Here ScorePreprocess shows the degradation of sound quality in the preprocessed file compared to the input sample. On the scale of 1.0-5.0, where 1.0 means complete degradation and 5.0 means unchanged.
ScoreOutput shows the degradation of sound quality on the recipient‘s side compared to the preprocessed file on the sender’s side. 1.0-5.0, where 1.0 means complete degradation and 5.0 means unchanged.
ScoreCombined shows the degradation of sound quality on the recipient‘s side compare to the original input file on the recipient’s side. This is a sort of aggregated rating for ScorePreprocess and ScoreOutput. 1.0-5.0, where 1.0 means complete degradation and 5.0 means unchanged.

You can always get these stats from the .csv file later:

$ php tests/mean.php

To clear all accumulated preprocessed and output files as well as the .csv file you can run:

$ sh tests/clean.sh

Suggested usage

One of the possible ways of using the test suite while developing your library could be as follows.

1. Develop your library in a separate directory. Write verbose logs to stdout/stderr during development.
2. Build library after each significant change, run git commit, and copy the output library .so file into the Test Suite's lib subdirectory with a unique name, e.g. libtgvoip.COMMIT.so. Then add it to the list of libraries to be tested in tests/call.php.
3. Launch a testing session for the changes in the background, while continuing development (since the testing process might take a while).
4. Inspect library output logs (they are written to the corresponding .log files in the out subfolder), if necessary, listen to audio files from the calls with the lowest ratings.
5. Find and fix bugs. Jump back to 2.

Once call quality reaches satisfactory levels, focus on finding new network conditions where quality degrades significantly, e.g. highly variable bandwidth, packet loss (use ->after() method) and fix where possible..

## Given material
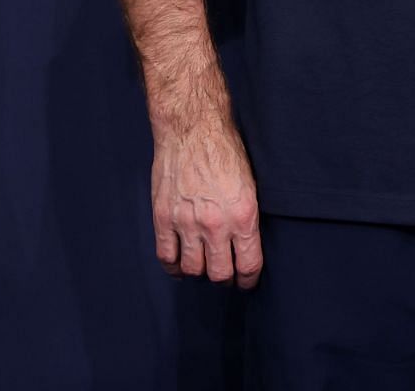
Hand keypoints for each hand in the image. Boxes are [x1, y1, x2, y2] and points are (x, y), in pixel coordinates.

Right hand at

## What the task asks
From the test suite excerpt, extract the passage starting at "ScoreCombined shows the" and ending at "be as follows.", copying it word for word. The listing plays no part in the tasks.

## Response area
ScoreCombined shows the degradation of sound quality on the recipient‘s side compare to the original input file on the recipient’s side. This is a sort of aggregated rating for ScorePreprocess and ScoreOutput. 1.0-5.0, where 1.0 means complete degradation and 5.0 means unchanged.

You can always get these stats from the .csv file later:

$ php tests/mean.php

To clear all accumulated preprocessed and output files as well as the .csv file you can run:

$ sh tests/clean.sh

Suggested usage

One of the possible ways of using the test suite while developing your library could be as follows.